To sum this up, a sporting team is owned by an incredibly wealthy, business-owning politician who is close with the Emir of Qatar and is the chairman of a state-funded investment group.

In other words, he has a blank check to create the most dominant and powerful sporting conglomerate in not only France, but also world football.

Why does this matter? Why have I gone on about PSG and the Chinese Soccer League? Because they are representative of a greater problem within sports; that money and business have become the main object of the teams.

The players are just faces of multi-billion dollar franchises that only care about growing their empire and winning trophies.

At first glance this seems like what all sports teams want, funding and trophies. Yet what is left to the wayside is fans. They don’t matter in this capitalistic equation.

It doesn’t matter how much the PSG fans cheer at the games or how much they defend their clubs legitimacy in French sports bars. What matters is if they buy jerseys. Manchester United, one of the most valuable sports teams on earth at $4.9 billion, cares not of how much the faithful Reds scream on the terraces of Old Trafford (Manchester United’s stadium); they want them to buy season tickets, jerseys for the whole family and continue to do that for seasons to come.

It’s not about the fans anymore, it’s about the money.
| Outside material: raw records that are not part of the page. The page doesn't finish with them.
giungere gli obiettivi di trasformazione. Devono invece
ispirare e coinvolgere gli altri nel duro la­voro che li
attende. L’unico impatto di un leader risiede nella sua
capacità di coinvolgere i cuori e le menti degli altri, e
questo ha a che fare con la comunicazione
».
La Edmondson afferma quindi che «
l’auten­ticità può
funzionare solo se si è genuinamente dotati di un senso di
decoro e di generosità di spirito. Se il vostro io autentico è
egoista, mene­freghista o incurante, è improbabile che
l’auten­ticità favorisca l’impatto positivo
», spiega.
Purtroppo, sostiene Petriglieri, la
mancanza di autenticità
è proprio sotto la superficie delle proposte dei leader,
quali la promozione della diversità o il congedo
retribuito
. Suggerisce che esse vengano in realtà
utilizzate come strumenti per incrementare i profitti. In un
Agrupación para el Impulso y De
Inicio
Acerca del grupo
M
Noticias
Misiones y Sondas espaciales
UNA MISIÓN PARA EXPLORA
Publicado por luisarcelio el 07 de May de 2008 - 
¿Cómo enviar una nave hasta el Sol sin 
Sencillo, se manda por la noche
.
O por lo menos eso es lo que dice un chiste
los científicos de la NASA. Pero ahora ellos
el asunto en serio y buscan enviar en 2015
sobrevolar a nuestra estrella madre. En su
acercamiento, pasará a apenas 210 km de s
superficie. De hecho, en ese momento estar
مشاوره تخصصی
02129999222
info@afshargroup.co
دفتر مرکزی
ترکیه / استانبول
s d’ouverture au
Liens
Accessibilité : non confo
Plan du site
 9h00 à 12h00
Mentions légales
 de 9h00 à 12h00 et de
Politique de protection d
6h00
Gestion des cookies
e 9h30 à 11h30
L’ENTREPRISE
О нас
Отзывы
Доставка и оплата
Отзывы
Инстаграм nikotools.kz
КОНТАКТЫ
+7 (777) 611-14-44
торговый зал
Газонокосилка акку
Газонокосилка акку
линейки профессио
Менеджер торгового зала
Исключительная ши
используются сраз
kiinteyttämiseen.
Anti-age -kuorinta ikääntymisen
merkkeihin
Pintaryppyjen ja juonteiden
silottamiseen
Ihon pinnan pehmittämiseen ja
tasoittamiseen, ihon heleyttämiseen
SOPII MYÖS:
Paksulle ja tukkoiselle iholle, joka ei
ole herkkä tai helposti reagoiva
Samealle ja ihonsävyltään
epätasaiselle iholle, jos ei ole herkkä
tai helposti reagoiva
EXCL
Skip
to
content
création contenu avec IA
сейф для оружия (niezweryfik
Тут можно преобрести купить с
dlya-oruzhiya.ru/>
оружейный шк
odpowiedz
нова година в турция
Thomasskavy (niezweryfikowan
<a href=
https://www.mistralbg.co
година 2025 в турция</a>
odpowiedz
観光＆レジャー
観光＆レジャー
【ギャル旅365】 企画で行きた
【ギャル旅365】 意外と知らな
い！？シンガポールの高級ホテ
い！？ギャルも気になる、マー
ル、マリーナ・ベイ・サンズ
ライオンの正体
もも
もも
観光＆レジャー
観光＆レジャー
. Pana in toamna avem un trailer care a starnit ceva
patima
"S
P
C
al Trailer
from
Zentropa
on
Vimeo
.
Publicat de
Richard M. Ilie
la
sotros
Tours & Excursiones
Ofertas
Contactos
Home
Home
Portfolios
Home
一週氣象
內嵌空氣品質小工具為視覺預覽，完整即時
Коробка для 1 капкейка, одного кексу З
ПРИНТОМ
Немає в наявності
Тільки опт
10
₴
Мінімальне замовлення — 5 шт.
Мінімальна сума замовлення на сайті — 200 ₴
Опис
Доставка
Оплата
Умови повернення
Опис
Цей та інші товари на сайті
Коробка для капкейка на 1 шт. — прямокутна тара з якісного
It’s about getting lucrative business partnerships or getting owners to buy the team who have access to one of the world’s wealthiest wealth funds.

It has become bigger than just a fan’s game and that begs the question of why would one root for a team if that team doesn’t care about them?

I don’t really have an answer to that. I, at times, find it hard to root for my team, Everton, who also has been infected by big money.

They have lost who they used to be and instead are another example of how soccer has become a business to the teams, not a passion or a love.

This problem doesn’t have a visible ending; money and business have entered nearly all aspects of life.

But this doesn’t stop me from loving to watch soccer games with my dad or watching my sister play soccer or hearing about my cousin playing for his team.

While larger sports may have been consumed by money, it has yet to reach my cousin’s youth league games, and I’d like to think that my endless cheering on the sidelines does help him win the game. So, there is some hope.